We are journeying into new stages as our children grow up. In March,
Kiandra turned 18,
she doesn't need any parent/guardian signatures anymore, and she was removed from our family health card and now has her own card. Kiandra can now vote in the next election. She is, in the eyes of the law, an adult. We have never been the parents of an adult child and we are so new to this stage of transition. It's a hard one. Hard to realize that your child is not so little anymore. Hard to realize that decisions are more permanent and can't be wasted. Hard to know when to hold or when to set free. Kiandra is very independent in many ways. She's packed her lunches and done her own laundry for years. She has her driver's license, can use transit, and will even walk to the places she needs to get to when she is able. She's been cooking like a pro ever since she was 9 years old and created a recipe that came in 14th place out of over 150 entries. She often makes supper for the family and loves experimenting with new recipes. She keeps her room tidy, sometimes volunteers to clean the house, and she helps out with setting the table and cleaning out the dishwasher. She is obedient, surrounds herself with great friends, makes good choices, and she is not even remotely close the boy-crazy teenager that her Mom was, lol! I am so blessed to have her as a daughter. She is becoming such an amazing young person.
However, in many other ways, Kiandra is very young in her thinking and in her responsibilities. Her full baby-sitting schedule, acting work, and especially her stand-in gig have padded her bank account in a way that few people her age have experienced. She hasn't had to have a "real" job. Lately, due to a number of conversations that Conrad and I have had with others we realize that on the job experience is invaluable as a skill and is a more reliable way to become even more independent, responsible, and more mature. Ultimately, that is the goal. It's hard for me to think that way because as much as I would love all my kids at home forever I need to realize that me making it too comfortable is not going to benefit anyone.

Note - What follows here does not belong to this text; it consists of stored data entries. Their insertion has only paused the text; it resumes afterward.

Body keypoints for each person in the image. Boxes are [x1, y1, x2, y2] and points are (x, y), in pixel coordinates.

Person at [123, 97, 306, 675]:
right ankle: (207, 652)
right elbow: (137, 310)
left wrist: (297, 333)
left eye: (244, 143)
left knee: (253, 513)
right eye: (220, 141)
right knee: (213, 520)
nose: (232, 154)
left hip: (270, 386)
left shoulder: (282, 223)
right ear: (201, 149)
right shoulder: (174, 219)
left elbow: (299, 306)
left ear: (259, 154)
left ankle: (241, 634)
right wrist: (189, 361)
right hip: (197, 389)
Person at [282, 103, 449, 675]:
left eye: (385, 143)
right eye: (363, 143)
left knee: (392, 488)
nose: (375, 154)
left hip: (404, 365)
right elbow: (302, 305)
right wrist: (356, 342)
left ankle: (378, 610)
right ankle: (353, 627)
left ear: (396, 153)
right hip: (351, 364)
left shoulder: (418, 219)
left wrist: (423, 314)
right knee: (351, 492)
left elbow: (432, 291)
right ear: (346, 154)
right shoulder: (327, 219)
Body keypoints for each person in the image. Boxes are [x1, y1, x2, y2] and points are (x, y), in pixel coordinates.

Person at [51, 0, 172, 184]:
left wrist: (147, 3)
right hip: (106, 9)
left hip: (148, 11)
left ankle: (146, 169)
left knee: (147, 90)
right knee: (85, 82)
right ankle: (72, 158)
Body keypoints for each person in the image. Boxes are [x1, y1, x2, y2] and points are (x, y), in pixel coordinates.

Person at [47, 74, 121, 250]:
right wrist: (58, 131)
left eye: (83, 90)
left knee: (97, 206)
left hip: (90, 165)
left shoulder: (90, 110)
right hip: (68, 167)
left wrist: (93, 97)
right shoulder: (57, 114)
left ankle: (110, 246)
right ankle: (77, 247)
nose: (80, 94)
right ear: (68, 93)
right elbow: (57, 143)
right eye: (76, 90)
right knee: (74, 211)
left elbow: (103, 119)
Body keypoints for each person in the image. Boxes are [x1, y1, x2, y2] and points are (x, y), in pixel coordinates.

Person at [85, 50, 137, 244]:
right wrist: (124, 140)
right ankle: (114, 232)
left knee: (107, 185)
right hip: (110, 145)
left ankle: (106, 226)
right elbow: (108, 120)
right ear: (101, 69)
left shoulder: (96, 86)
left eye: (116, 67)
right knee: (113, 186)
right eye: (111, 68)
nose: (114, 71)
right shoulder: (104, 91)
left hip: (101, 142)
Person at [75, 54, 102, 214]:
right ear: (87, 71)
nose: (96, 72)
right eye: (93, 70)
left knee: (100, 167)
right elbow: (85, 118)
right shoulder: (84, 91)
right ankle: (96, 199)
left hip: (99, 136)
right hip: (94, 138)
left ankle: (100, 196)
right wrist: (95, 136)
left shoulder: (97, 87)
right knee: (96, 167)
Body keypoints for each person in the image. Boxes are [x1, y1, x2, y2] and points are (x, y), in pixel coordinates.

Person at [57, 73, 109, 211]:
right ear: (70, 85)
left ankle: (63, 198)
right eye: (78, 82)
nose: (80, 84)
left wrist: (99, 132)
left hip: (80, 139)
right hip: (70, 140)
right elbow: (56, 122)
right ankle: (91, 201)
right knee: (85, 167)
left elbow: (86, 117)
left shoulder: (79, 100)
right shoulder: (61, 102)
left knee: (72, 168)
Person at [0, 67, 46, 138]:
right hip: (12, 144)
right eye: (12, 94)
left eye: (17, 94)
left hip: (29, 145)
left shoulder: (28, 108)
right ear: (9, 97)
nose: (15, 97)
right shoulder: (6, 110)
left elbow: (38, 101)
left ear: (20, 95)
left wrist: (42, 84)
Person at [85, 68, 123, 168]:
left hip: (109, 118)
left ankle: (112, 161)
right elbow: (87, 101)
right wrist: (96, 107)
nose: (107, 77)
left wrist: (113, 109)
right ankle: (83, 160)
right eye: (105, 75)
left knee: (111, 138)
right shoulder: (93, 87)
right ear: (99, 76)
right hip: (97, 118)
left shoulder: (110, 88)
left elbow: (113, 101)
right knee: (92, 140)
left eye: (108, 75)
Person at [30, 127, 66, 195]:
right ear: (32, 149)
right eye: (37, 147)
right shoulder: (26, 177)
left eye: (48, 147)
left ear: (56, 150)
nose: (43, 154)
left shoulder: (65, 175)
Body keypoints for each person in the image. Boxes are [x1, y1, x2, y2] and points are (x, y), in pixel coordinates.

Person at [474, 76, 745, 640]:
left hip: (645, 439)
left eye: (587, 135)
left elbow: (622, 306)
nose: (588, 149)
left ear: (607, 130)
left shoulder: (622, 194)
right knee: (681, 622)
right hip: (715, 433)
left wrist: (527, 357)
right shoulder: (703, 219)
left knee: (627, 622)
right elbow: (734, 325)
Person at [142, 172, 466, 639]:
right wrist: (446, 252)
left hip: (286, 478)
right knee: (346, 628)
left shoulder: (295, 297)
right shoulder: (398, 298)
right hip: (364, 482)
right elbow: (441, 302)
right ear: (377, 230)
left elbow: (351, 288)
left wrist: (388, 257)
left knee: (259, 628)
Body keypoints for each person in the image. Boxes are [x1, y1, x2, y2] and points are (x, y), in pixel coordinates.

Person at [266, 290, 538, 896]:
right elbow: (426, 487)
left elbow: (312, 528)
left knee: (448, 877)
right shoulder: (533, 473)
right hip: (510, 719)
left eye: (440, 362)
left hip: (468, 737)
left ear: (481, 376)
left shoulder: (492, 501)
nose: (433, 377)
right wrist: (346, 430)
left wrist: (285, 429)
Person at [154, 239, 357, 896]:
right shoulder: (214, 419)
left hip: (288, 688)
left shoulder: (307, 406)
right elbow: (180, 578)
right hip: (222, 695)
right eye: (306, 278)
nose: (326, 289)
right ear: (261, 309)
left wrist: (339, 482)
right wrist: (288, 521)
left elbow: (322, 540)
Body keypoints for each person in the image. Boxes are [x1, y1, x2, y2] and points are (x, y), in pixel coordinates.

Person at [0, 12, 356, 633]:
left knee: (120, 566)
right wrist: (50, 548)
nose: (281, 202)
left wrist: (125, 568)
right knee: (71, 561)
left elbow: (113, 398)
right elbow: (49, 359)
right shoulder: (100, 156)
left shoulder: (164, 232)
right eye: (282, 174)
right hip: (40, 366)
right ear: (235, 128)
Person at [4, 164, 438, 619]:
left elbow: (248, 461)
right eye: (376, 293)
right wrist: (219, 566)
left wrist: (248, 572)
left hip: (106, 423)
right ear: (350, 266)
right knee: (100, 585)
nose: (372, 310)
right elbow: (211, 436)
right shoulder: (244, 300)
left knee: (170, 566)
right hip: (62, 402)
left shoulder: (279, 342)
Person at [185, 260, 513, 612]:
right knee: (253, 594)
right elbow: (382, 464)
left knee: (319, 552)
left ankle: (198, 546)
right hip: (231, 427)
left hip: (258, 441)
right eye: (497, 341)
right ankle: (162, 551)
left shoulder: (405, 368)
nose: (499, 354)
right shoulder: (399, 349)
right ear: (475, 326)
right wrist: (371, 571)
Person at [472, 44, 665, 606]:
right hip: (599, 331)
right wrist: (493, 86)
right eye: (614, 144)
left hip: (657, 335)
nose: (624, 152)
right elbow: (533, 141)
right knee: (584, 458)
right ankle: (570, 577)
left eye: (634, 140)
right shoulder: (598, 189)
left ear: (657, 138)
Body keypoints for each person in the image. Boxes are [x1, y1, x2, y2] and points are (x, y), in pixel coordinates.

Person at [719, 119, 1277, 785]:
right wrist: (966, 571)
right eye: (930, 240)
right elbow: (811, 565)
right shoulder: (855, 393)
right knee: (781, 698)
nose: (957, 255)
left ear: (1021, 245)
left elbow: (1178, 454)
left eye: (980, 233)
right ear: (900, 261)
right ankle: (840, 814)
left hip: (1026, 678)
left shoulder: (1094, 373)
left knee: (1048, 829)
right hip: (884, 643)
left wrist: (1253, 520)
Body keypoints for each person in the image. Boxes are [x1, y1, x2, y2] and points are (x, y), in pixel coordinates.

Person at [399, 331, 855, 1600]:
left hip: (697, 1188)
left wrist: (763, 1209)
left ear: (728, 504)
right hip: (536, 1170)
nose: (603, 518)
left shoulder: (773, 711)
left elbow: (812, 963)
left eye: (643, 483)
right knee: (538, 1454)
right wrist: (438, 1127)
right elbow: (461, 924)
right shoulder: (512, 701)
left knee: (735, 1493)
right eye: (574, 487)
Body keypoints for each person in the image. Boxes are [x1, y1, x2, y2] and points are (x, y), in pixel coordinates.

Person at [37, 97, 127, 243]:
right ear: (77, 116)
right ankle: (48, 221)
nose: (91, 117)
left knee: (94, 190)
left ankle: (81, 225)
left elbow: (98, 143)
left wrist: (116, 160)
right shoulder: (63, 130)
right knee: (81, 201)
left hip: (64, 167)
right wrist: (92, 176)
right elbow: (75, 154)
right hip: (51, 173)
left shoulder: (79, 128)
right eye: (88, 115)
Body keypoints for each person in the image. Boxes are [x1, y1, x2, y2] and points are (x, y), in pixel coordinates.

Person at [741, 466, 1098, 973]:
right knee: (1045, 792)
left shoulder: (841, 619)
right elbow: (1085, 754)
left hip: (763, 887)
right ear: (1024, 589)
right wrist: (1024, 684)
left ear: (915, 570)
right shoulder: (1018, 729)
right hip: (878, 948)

One of my favourite Mom bloggers (Vicki Courtney) wrote in one of her books that a parent's job is to successfully launch our kids from the safety of the home nest. To prepare them for life outside the home and to slowly move them to that goal. I found this illustration
here:
When a baby eagle is born, its home is a very soft, warm, cozy nest, high up in a secure place. The mother and father eagles make the nest as comfortable as possible for the baby eagle. While the baby eagle is safely tucked in the nest, getting stronger and growing bigger, mother and father eagle soar above in the sky, showing the baby eagle what eagles are meant to do. But with such a comfortable nest, the baby eagle is content and complacent to remain a “freeloader” and just let mother and father feed and take care of it.
One day mother and father eagle start changing. They don’t bring any food to eat, but instead they start grabbing chunks of the comfortable feathers padding the nest and dropping them over the side. Little by little, they take away all the warm, soft lining of the nest until finally the baby eagle is left in that very uncomfortable, sticky, prickly nest. Why? Because the baby eagle will never complete the process of learning to fly and soar as long as its nest is comfortable, warm, and feathered.
So as we move into this new stage of parents to adult children, Conrad and I met with all of our children today to talk about expectations as they become adults. Things we have always provided and paid for will slowly become the responsibility of the new adult. We are slowly taking away the comfy padding and beginning to help with the transition. It's not easy. A friend of mine whose child is a year older than Kiandra says she struggles with the same thing: How much to create comfort and enjoy whatever time they choose to stay at home and how much to expect so that there is an increased independence. It's a tough call.
It was an interesting family meeting yesterday. A little too soon for Kezia and Kaden who seem to be so far away from the reality of adulthood and a little too close and personal for Kiandra. Conrad and I agreed that this meeting should have occurred years ago but this whole adult child thing kind of snuck up on us too.
So we journey this new stage together....one day at a time. We want our home (nest) to be welcoming but not at the expense of stunting our children and not preparing them for life when they move out. Our job as parents is to get them ready for the next stage and if we aren't doing that, we aren't doing our job.